TASK INSTRUCTIONS: Rewrite everything from the line containing "city: Puylaurens" down to the end of the items, replacing "latitude" with "lat" and leaving all else unchanged. Omit the pictures from your answer.

RECORDS TO USE:
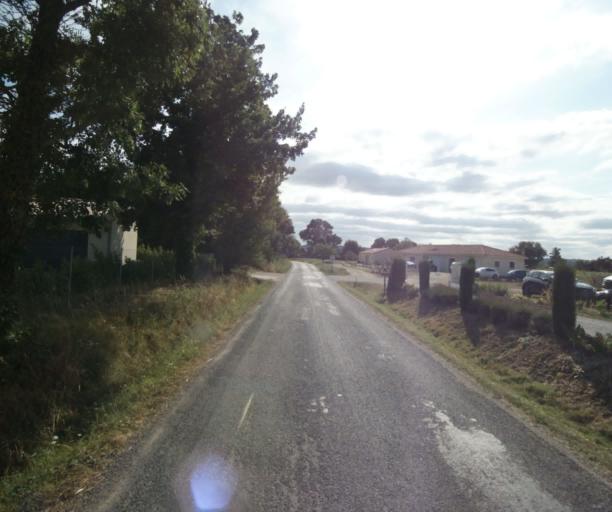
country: FR
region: Midi-Pyrenees
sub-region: Departement du Tarn
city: Puylaurens
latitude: 43.5321
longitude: 1.9856
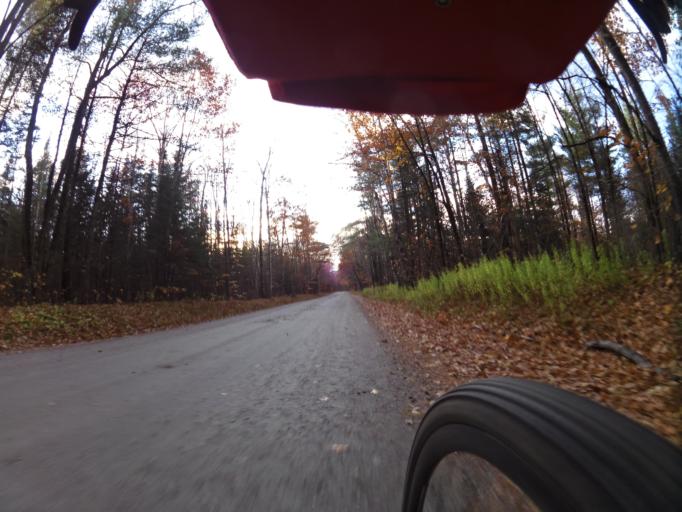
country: CA
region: Quebec
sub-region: Outaouais
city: Shawville
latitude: 45.6619
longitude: -76.3045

WRITTEN SOLUTION:
city: Puylaurens
lat: 43.5321
longitude: 1.9856
country: CA
region: Quebec
sub-region: Outaouais
city: Shawville
lat: 45.6619
longitude: -76.3045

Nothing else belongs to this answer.